Installing Hardware Devices

Device driver management in Windows XP has been vastly simplified. It now utilizes a similar interface to that of Windows 98 or Windows Me instead of that provided in prior versions of Windows NT. This simplified interface has both its good points and its bad points. On the good side is its consistency with prior versions of Windows. If you know how to manage devices there, you will know where to look to manage devices in Windows XP. On the bad side, however, is the irksome inability on ACPI (Advanced Configuration and Power Interface) compliant computers to override Windows XP's Plug and Play settings and use the BIOS, rather than the operating system, to configure devices. Windows XP will disable most ACPI BIOS settings for a device and configure the device to use the resources it deems proper.
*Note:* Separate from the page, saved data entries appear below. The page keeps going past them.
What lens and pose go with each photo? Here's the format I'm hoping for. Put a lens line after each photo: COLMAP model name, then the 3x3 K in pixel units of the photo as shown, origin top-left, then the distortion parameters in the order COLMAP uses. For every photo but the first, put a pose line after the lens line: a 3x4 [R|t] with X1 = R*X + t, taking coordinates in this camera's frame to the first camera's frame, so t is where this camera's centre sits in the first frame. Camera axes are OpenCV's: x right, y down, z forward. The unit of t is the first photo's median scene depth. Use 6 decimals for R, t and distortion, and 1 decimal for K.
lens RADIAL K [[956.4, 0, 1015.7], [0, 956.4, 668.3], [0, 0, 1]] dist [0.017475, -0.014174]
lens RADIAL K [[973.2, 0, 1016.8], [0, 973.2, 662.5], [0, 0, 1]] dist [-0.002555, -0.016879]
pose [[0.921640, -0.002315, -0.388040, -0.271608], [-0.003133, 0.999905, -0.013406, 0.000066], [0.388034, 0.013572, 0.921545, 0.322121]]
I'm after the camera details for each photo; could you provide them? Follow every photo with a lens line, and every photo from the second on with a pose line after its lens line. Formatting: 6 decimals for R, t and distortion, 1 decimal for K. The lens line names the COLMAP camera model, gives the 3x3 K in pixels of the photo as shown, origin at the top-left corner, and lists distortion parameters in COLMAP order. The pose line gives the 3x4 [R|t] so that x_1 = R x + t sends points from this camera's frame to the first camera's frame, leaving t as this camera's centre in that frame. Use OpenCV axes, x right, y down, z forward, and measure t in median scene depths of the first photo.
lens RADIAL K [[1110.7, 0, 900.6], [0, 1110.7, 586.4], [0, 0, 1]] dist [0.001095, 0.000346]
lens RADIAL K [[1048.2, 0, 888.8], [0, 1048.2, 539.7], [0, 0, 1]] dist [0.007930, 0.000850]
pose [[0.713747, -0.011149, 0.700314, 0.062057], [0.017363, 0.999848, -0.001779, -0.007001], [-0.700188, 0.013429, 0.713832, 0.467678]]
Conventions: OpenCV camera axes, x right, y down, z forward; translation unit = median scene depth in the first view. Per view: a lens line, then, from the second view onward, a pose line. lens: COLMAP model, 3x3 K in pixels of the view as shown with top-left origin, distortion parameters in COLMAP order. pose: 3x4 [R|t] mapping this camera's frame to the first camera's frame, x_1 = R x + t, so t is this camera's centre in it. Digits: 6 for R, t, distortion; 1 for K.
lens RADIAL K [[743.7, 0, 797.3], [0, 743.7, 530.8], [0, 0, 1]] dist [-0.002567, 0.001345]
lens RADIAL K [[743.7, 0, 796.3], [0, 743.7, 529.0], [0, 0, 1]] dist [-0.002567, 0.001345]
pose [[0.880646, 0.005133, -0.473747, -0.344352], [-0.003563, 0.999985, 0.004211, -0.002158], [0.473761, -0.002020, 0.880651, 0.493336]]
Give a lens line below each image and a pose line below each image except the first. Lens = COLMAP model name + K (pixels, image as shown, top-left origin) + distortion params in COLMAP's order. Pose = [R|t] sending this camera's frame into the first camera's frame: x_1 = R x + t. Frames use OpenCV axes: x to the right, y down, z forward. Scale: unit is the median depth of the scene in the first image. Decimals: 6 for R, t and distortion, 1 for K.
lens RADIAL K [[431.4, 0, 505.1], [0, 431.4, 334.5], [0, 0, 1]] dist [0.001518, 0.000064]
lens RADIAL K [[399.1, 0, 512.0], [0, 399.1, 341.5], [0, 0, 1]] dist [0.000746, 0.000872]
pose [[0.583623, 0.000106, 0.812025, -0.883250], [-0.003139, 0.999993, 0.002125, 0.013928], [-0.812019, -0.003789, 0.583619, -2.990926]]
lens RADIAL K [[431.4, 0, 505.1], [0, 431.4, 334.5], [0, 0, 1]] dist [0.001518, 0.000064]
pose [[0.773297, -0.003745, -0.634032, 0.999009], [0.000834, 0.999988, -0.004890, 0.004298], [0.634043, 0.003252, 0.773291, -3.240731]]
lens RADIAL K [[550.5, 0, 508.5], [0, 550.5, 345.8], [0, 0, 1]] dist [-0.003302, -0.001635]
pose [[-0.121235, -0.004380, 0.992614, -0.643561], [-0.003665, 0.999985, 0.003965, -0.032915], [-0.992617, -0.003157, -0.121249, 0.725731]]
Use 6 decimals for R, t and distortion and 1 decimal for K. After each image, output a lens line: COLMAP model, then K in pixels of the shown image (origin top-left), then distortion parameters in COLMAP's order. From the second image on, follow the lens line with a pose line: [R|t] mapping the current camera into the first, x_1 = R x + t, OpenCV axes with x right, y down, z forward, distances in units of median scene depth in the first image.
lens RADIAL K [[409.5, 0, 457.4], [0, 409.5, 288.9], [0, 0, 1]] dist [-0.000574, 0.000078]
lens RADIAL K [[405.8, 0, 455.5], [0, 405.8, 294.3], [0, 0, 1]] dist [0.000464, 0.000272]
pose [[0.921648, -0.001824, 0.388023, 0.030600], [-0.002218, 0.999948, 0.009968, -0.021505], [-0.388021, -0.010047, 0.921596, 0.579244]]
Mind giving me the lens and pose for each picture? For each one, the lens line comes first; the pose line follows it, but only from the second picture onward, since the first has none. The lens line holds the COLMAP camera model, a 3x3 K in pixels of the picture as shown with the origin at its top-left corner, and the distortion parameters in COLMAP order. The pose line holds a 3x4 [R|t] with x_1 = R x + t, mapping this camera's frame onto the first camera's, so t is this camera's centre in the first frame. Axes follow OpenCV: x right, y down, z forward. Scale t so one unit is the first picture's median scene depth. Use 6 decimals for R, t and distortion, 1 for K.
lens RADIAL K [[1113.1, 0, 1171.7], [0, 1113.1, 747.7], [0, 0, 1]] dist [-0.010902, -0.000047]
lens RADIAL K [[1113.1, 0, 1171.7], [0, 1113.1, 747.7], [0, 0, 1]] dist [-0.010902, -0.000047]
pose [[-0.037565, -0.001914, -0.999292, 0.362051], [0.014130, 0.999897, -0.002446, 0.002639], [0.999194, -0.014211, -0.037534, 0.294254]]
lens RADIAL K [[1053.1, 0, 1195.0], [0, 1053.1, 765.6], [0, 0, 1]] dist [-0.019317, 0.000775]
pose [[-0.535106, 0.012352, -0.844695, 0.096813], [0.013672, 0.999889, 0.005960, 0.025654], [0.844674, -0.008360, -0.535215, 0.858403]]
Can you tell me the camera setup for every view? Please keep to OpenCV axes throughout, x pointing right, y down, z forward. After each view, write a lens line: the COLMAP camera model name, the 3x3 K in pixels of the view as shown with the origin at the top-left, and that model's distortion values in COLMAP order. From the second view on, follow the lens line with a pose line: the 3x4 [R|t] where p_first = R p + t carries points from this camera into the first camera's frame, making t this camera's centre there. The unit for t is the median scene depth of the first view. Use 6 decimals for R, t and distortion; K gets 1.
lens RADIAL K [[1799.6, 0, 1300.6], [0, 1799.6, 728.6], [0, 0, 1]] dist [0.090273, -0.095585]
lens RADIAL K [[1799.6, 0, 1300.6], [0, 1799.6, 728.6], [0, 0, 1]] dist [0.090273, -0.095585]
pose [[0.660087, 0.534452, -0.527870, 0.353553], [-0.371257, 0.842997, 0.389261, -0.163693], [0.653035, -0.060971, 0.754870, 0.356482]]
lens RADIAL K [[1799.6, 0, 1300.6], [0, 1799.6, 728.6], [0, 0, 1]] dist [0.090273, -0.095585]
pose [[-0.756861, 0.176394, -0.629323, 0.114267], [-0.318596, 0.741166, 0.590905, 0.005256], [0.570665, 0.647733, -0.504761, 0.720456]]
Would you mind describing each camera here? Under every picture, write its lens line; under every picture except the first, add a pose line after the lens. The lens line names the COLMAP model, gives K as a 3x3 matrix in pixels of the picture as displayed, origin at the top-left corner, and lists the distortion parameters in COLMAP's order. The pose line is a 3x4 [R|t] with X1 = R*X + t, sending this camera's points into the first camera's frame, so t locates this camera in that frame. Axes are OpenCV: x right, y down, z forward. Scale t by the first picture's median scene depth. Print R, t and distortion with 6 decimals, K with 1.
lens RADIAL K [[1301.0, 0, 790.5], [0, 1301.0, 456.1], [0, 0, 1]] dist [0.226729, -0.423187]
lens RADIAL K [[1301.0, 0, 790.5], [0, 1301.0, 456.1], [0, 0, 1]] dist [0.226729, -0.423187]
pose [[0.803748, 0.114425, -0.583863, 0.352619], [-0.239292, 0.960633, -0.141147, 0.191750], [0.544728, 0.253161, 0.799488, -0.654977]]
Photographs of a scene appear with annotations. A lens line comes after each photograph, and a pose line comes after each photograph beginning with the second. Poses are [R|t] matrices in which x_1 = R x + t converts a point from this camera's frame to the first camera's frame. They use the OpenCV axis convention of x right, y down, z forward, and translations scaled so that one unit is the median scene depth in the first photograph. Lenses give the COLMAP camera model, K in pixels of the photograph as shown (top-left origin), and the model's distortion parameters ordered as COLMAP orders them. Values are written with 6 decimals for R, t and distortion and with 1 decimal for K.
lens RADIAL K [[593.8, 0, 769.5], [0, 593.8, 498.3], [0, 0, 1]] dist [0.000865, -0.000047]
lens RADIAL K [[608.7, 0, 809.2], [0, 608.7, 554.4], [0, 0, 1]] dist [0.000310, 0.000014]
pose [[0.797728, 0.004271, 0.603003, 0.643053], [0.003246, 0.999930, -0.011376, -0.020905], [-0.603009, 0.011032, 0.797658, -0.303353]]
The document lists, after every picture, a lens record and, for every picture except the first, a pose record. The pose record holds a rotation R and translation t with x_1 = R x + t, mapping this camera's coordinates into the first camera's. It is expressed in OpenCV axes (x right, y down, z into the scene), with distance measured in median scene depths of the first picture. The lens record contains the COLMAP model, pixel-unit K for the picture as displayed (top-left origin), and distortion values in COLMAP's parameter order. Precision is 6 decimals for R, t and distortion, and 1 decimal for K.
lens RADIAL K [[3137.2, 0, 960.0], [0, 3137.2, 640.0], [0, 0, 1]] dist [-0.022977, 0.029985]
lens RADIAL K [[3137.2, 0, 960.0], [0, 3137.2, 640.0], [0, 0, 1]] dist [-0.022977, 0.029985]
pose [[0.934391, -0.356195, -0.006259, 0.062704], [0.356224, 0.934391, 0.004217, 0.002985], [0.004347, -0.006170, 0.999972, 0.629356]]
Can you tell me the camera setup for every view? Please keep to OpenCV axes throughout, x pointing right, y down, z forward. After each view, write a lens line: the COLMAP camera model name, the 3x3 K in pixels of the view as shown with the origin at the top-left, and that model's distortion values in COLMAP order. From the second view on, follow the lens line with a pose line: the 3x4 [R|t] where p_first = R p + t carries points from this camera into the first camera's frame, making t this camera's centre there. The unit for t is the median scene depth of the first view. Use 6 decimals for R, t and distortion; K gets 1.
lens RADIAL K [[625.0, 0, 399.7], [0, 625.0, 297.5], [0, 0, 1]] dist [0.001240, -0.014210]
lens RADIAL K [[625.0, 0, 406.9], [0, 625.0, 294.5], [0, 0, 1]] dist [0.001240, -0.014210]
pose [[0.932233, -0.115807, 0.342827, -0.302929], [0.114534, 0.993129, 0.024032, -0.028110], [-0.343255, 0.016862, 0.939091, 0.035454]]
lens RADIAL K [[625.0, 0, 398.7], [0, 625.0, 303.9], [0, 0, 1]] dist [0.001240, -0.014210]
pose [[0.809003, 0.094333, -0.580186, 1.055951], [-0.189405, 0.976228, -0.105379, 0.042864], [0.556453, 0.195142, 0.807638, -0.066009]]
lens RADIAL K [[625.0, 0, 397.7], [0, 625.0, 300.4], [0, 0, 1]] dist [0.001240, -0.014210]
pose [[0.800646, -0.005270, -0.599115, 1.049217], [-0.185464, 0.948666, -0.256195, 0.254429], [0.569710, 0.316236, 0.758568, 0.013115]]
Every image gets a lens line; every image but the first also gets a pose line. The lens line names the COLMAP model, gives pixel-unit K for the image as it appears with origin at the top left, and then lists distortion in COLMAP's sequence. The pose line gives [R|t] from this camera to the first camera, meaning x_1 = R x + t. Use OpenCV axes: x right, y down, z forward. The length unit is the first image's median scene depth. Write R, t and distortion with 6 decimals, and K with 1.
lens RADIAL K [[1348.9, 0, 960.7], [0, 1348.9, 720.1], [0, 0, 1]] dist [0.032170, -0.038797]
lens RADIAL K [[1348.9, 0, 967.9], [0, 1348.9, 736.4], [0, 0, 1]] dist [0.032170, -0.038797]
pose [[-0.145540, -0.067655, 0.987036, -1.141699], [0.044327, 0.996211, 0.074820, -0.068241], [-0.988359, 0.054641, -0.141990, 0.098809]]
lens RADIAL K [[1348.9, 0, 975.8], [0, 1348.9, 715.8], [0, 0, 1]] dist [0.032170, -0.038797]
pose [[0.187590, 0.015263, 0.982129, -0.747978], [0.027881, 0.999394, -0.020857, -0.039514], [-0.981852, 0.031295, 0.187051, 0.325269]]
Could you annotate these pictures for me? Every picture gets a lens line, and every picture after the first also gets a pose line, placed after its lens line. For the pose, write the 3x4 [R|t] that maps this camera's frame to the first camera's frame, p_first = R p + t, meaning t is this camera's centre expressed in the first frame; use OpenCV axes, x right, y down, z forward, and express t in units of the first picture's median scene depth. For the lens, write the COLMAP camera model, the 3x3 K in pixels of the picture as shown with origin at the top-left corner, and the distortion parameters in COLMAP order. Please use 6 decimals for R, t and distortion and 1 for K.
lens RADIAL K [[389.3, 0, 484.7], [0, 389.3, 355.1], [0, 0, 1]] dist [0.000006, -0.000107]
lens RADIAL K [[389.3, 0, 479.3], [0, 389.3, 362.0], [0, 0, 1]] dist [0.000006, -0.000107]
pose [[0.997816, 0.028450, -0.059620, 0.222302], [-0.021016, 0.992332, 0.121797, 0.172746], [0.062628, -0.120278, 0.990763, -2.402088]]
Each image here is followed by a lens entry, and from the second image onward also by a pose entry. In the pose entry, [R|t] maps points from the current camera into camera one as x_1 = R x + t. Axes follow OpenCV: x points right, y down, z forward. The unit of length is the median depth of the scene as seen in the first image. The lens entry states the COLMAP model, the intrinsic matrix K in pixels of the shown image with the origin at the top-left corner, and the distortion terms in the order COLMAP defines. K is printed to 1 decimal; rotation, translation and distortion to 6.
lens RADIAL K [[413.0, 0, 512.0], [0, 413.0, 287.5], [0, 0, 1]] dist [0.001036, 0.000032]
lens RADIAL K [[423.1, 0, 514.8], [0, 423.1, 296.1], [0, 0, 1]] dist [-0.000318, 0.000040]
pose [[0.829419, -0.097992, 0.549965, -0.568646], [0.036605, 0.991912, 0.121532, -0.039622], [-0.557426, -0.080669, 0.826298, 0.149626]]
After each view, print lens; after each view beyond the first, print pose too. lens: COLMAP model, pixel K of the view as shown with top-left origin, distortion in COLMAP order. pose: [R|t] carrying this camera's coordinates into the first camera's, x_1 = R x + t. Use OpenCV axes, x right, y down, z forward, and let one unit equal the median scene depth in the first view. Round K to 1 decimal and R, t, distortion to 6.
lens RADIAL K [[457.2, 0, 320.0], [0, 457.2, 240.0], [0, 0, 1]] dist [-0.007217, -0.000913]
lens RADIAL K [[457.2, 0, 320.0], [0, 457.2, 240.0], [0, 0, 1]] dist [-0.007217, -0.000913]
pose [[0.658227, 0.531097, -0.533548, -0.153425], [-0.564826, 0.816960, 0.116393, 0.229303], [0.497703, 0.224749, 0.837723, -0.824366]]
An ACPI-compliant computer consists of hardware and software devices that provide device configuration and power management integration with the operating system. You can read more about ACPI at the Intel Web site at http://www.intel.com/technology/iapc/acpi/faq.htm. This integration with the operating system can make it easier to configure your computer's devices. On the other hand, when the ACPI integration goes awry, you are left with fewer choices, and in some cases no choice, to configure the device manually. If you were able to use the BIOS to specify the configuration of the device, you may have been able to provide a usable configuration that would work under Windows XP. Unfortunately, that option is no longer available.